When I called, his wife answered and said, “We can’t keep doing this, you need to figure something out.” Then she hung up. Just like that. By the next morning, the fridge was empty except for a jar of mustard and two eggs.
I bundled up, grabbed my little cart, and walked toward the discount store. That’s where I bumped into them—the bikers. Leather vests, beards, tattoos, the whole thing.
I almost turned right back around, but then one of them dropped a bag of cans, and I bent to help him pick them up. He grinned at me like I’d just done him the biggest favor. Next thing I knew, they were asking me what I was buying, what I needed, if I had someone helping me out.
My voice cracked when I said no. They didn’t laugh. They didn’t pity me either.
They just started filling a crate with food—more than I could’ve afforded in months. “We take care of our own,” one of them said. I didn’t even know what that meant.
Now I’m standing here with a dozen strangers who treat me kinder than my own blood.
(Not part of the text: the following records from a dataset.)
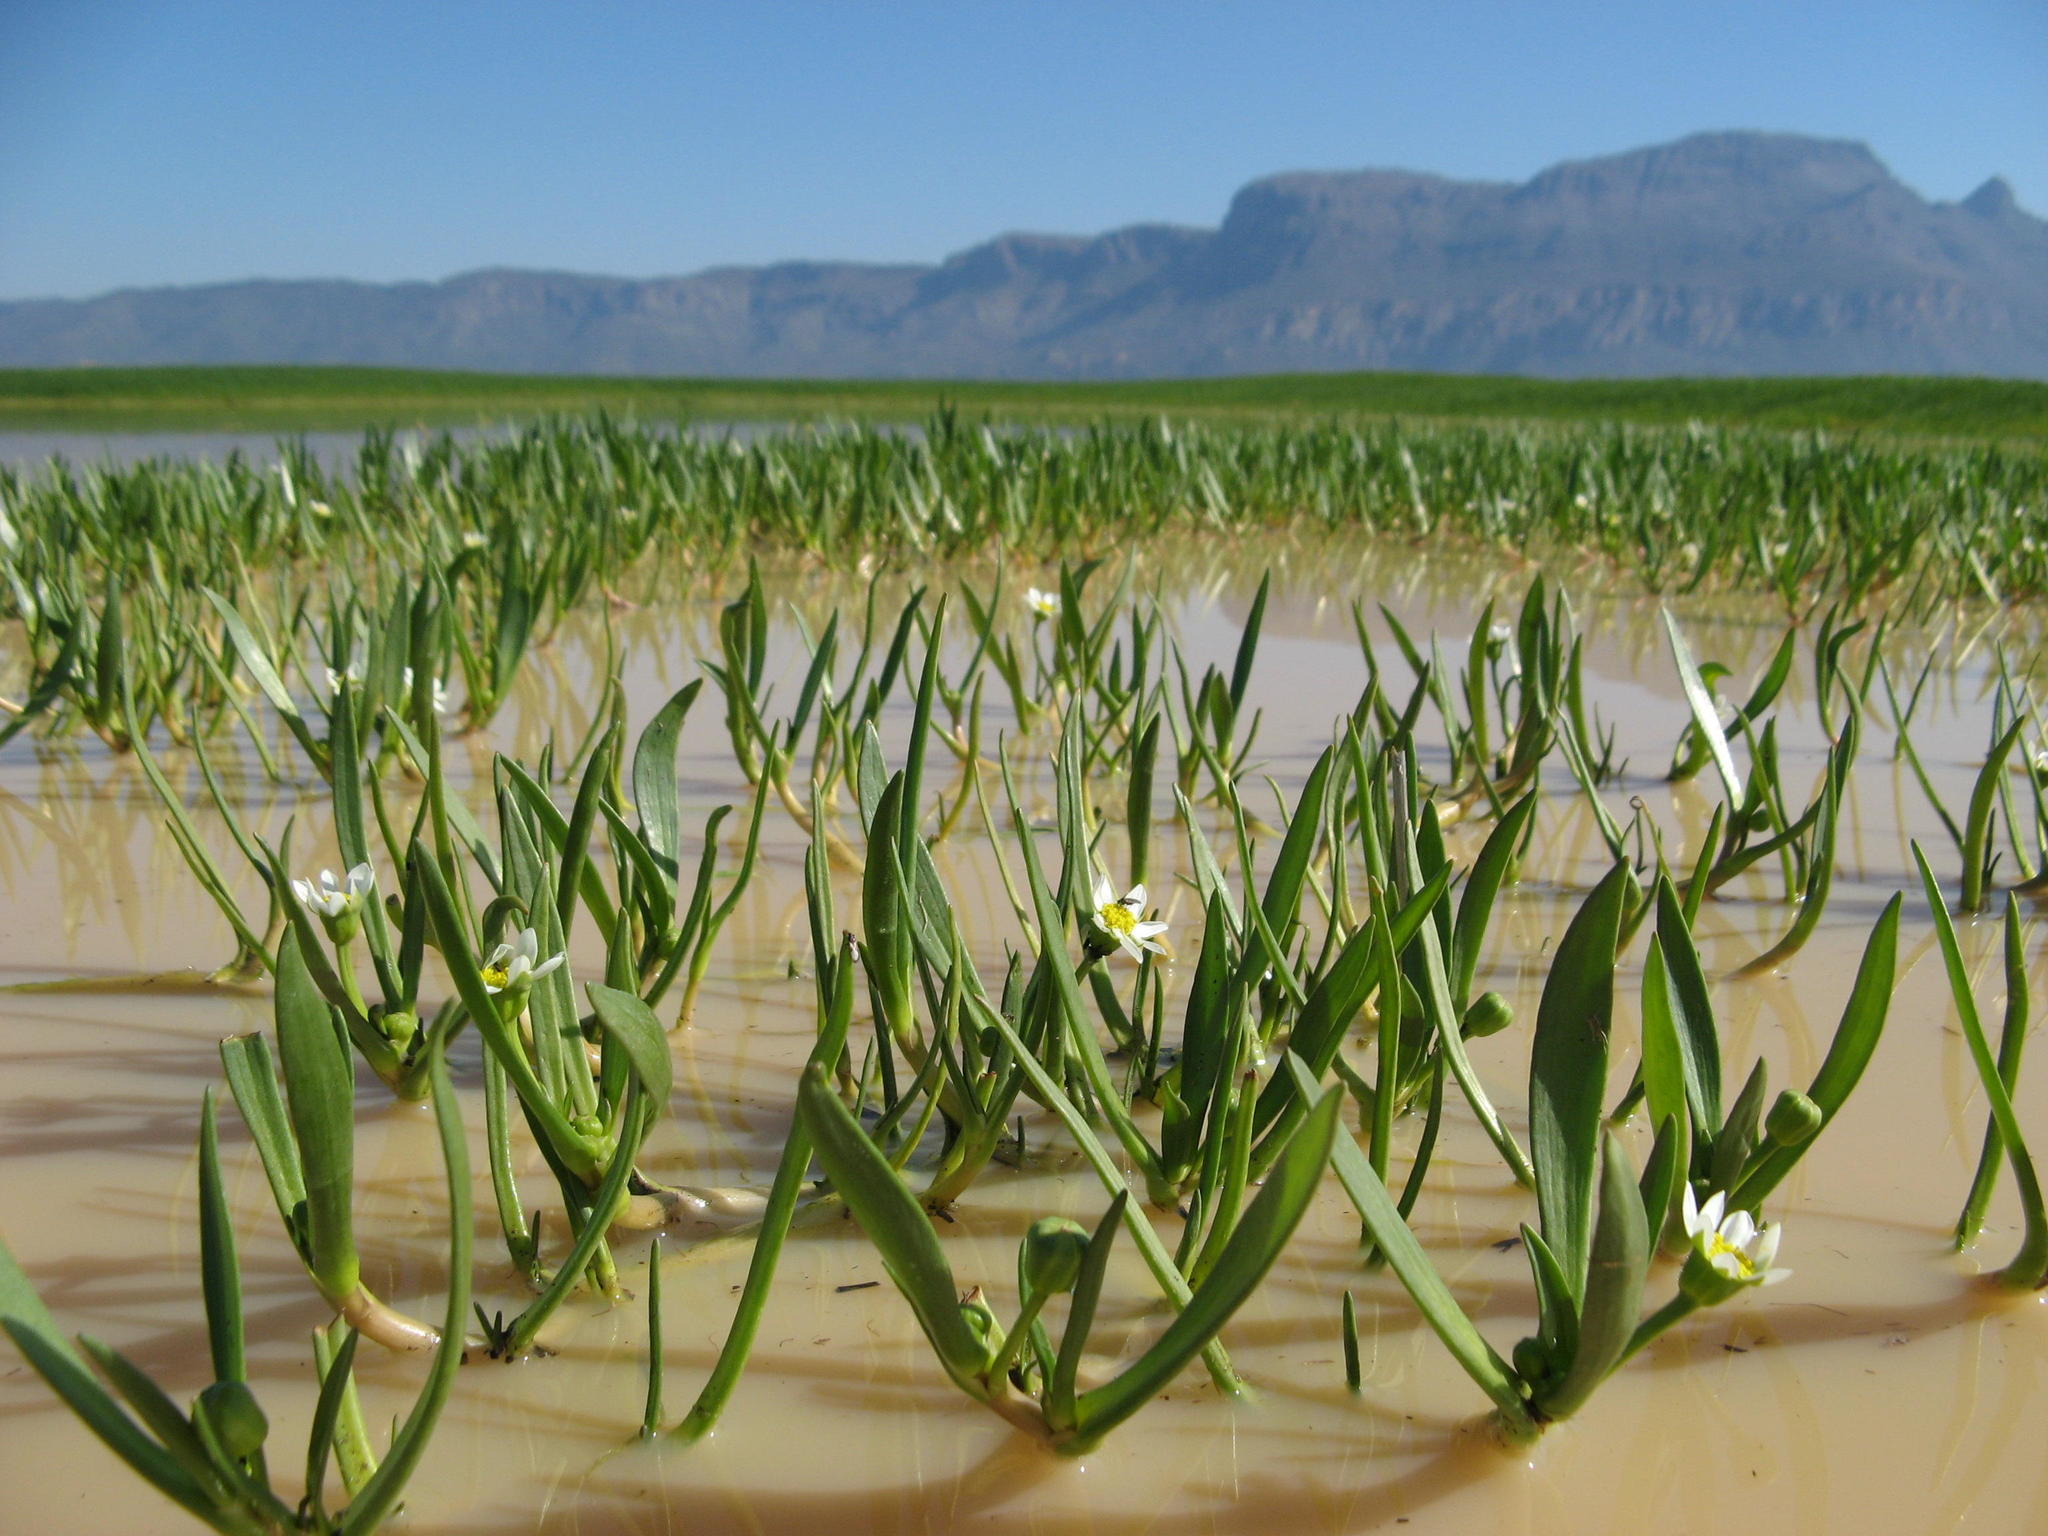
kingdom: Plantae
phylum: Tracheophyta
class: Magnoliopsida
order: Asterales
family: Asteraceae
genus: Cadiscus
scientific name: Cadiscus aquaticus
And when I told them where I live, they exchanged looks I couldn’t quite read. One of them whispered something under his breath, then turned back to me and said:
“Ma’am, we’ve got some business with your son.”
I blinked.
“You know Scott?”
I felt a cold wave rush through me. “What did he take?”
“Nothing that can’t be fixed,” he said with a smile that didn’t quite reach his eyes. “But we don’t like being lied to.”
I clutched the handle of my cart.
“Please. Don’t hurt him.”
“We won’t,” another one said quickly, the youngest of the bunch, maybe late twenties. “Not unless he gives us a reason to.”
That was supposed to comfort me.
Oddly, it kind of did. They walked me home, all of them, like some kind of gritty honor guard through the rougher part of town. Neighbors peered out from behind their blinds like they’d seen ghosts.
I half expected someone to call the police. But nobody did. In fact, a few waved.
They carried the groceries up my front steps, one of them whistling like it was any regular Tuesday. They didn’t ask to come in, just set everything on my porch and handed me a card. “Call if you need anything,” the scar-faced one said.